Objective: This study intends to develop an accurate, real-time tumor tracking algorithm for the automated radiation therapy for cancer treatment using Graphics Processing Unit (GPU) computing. Although a previous moving mesh based tumor tracking approach has been shown to be successful in delineating the tumor regions from a sequence of magnetic resonance image, the algorithm is computationally intensive and its computation time on standard Central Processing Unit (CPU) processors is too slow to be used clinically especially for automated radiation therapy system.

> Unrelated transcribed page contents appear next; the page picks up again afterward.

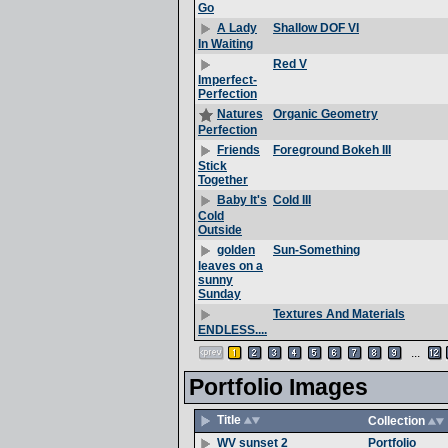
Go
Shallow DOF VI
A Lady
In Waiting
Red V
Imperfect-
Perfection
Organic Geometry
Natures
Perfection
Foreground Bokeh III
Friends
Stick
Together
Cold III
Baby It's
Cold
Outside
Sun-Something
golden
leaves on a
sunny
Sunday
Textures And Materials
ENDLESS....
...
Portfolio Images
Title
Collection
Portfolio
WV sunset 2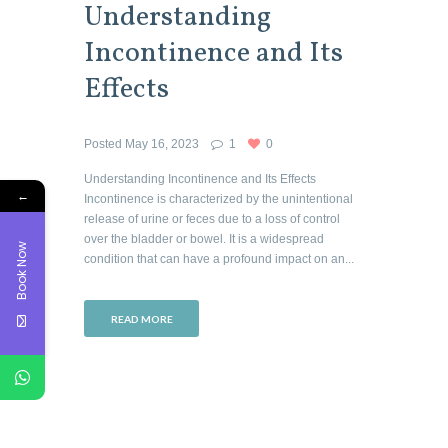
Understanding
Incontinence and Its
Effects
Posted
May 16, 2023
1
0
Understanding Incontinence and Its Effects
←
Incontinence is characterized by the unintentional
release of urine or feces due to a loss of control
over the bladder or bowel. It is a widespread
Book Now
condition that can have a profound impact on an...
READ MORE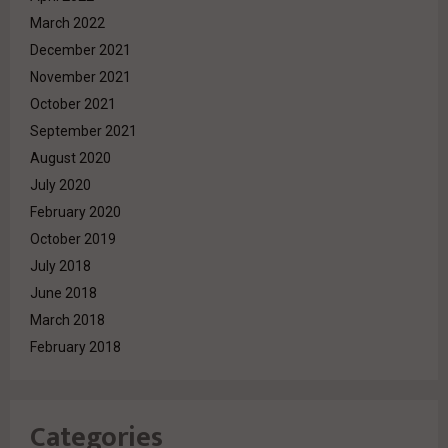
March 2022
December 2021
November 2021
October 2021
September 2021
August 2020
July 2020
February 2020
October 2019
July 2018
June 2018
March 2018
February 2018
Categories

Method: A re-implementation of the algorithm on a low-cost parallel GPU-based computing platform is utilized to accelerate this computation at a speed that is amicable to clinical usages. Several components in the registration algorithm such as the computation of similarity metric are inherently parallel which fits well with the GPU parallel processing capabilities. Solving a partial differential equation numerically to generate the mesh deformation is one of the computationally intensive components which has been accelerated by utilizing a much faster shared memory on the GPU.
Results: Implemented on an NVIDIA Tesla K40c GPU, the proposed approach yielded a computational acceleration improvement of over 5 times its implementation on a CPU. The proposed approach yielded an average Dice score of 0.87 evaluated over 600 images acquired from six patients.
Conclusion: This study demonstrated that the GPU computing approach can be used to accelerate tumor tracking for automated radiation therapy for mobile lung tumors. Clinical Impact: Accurately tracking mobile tumor boundaries in real-time is important to automate radiation therapy and the proposed study offers an excellent option for fast tumor region tracking for cancer treatment.
Keywords: GPU computing; Non-rigid image registration; compute unified device architecture; image segmentation; lung mobile tumors; parallel computing; radiation therapy; tumor tracking.